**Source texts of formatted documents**
[Start of Attachment]
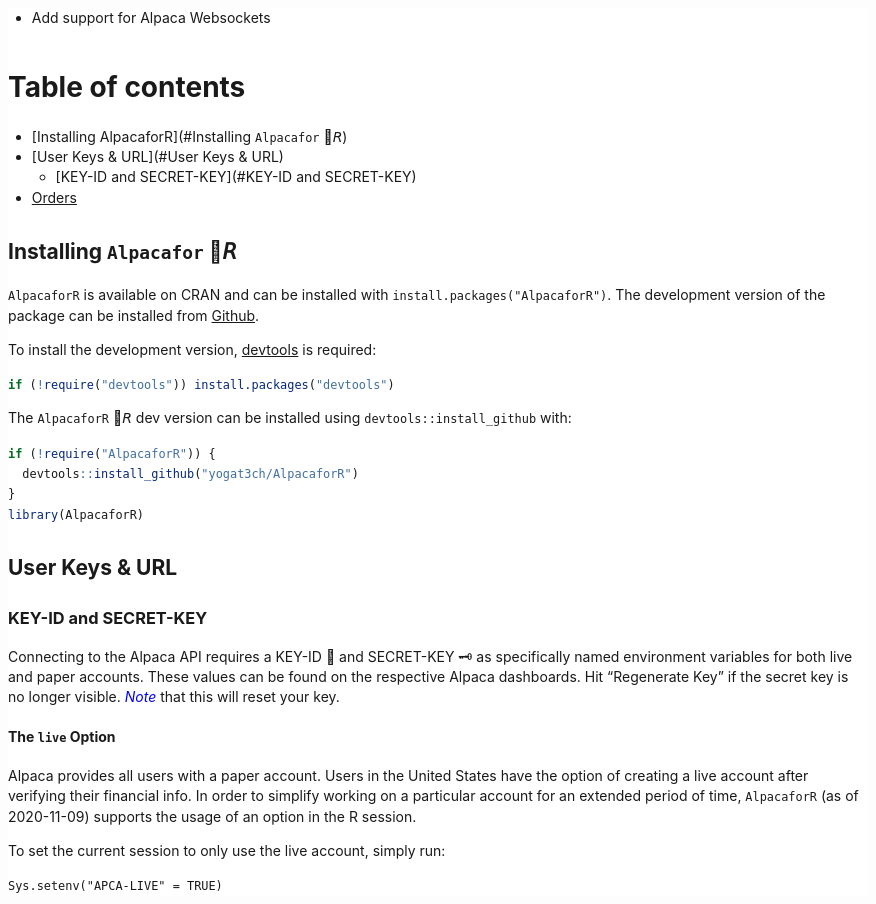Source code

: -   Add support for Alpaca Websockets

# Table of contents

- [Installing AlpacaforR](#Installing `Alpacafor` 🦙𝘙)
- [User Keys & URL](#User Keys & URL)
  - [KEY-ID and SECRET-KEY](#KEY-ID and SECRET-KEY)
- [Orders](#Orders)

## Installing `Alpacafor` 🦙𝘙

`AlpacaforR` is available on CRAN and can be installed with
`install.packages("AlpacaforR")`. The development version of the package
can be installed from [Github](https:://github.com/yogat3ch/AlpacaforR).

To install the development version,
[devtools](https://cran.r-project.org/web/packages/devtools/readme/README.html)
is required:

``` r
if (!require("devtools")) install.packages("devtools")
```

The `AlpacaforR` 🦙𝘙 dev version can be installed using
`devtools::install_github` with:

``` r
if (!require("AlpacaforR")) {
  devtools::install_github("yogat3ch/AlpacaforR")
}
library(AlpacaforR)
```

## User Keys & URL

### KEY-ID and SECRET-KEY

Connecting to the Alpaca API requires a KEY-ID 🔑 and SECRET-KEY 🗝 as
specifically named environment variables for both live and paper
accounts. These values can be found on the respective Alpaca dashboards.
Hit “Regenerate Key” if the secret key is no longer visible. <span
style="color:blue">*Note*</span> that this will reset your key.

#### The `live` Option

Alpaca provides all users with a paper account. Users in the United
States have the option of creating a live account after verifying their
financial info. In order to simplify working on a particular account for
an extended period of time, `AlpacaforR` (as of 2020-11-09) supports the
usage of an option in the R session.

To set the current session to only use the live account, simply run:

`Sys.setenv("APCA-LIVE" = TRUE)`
[End of Attachment]
**Exercise goal**
Pictures in the records above are to be left out of an otherwise exact copy.

**Answer for the task**
Source code

: -   Add support for Alpaca Websockets

# Table of contents

- [Installing AlpacaforR](#Installing `Alpacafor` 🦙𝘙)
- [User Keys & URL](#User Keys & URL)
  - [KEY-ID and SECRET-KEY](#KEY-ID and SECRET-KEY)
- [Orders](#Orders)

## Installing `Alpacafor` 🦙𝘙

`AlpacaforR` is available on CRAN and can be installed with
`install.packages("AlpacaforR")`. The development version of the package
can be installed from [Github](https:://github.com/yogat3ch/AlpacaforR).

To install the development version,
[devtools](https://cran.r-project.org/web/packages/devtools/readme/README.html)
is required:

``` r
if (!require("devtools")) install.packages("devtools")
```

The `AlpacaforR` 🦙𝘙 dev version can be installed using
`devtools::install_github` with:

``` r
if (!require("AlpacaforR")) {
  devtools::install_github("yogat3ch/AlpacaforR")
}
library(AlpacaforR)
```

## User Keys & URL

### KEY-ID and SECRET-KEY

Connecting to the Alpaca API requires a KEY-ID 🔑 and SECRET-KEY 🗝 as
specifically named environment variables for both live and paper
accounts. These values can be found on the respective Alpaca dashboards.
Hit “Regenerate Key” if the secret key is no longer visible. <span
style="color:blue">*Note*</span> that this will reset your key.

#### The `live` Option

Alpaca provides all users with a paper account. Users in the United
States have the option of creating a live account after verifying their
financial info. In order to simplify working on a particular account for
an extended period of time, `AlpacaforR` (as of 2020-11-09) supports the
usage of an option in the R session.

To set the current session to only use the live account, simply run:

`Sys.setenv("APCA-LIVE" = TRUE)`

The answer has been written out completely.